What you produce should be every line from the data that includes "Ballade".

START RECORDS

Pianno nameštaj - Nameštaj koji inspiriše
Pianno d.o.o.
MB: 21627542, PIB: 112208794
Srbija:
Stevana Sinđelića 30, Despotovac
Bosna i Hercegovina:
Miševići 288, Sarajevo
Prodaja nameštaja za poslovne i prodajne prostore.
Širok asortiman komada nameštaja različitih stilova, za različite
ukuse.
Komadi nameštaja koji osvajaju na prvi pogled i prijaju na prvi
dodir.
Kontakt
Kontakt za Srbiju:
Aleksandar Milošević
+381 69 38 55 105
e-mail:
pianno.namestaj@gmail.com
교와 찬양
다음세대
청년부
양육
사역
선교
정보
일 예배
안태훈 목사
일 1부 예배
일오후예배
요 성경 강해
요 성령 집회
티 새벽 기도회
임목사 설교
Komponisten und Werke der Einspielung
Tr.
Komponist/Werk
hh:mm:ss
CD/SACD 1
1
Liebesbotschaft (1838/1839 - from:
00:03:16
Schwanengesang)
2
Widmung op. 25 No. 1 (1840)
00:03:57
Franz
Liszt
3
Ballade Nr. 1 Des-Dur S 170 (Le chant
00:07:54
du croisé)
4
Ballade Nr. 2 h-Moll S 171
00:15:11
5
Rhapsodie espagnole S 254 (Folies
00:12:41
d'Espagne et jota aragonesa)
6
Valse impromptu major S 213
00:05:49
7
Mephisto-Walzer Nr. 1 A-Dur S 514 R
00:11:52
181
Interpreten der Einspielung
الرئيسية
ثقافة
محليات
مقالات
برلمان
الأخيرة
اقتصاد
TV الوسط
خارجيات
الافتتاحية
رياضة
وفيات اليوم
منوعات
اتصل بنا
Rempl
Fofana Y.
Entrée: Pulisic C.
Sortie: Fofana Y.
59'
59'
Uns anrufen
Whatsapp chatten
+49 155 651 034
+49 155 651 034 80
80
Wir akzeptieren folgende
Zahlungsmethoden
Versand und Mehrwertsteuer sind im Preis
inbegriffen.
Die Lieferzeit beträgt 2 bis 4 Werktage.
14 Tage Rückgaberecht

END RECORDS

▶ **TASK RESPONSE**:
Ballade Nr. 1 Des-Dur S 170 (Le chant
Ballade Nr. 2 h-Moll S 171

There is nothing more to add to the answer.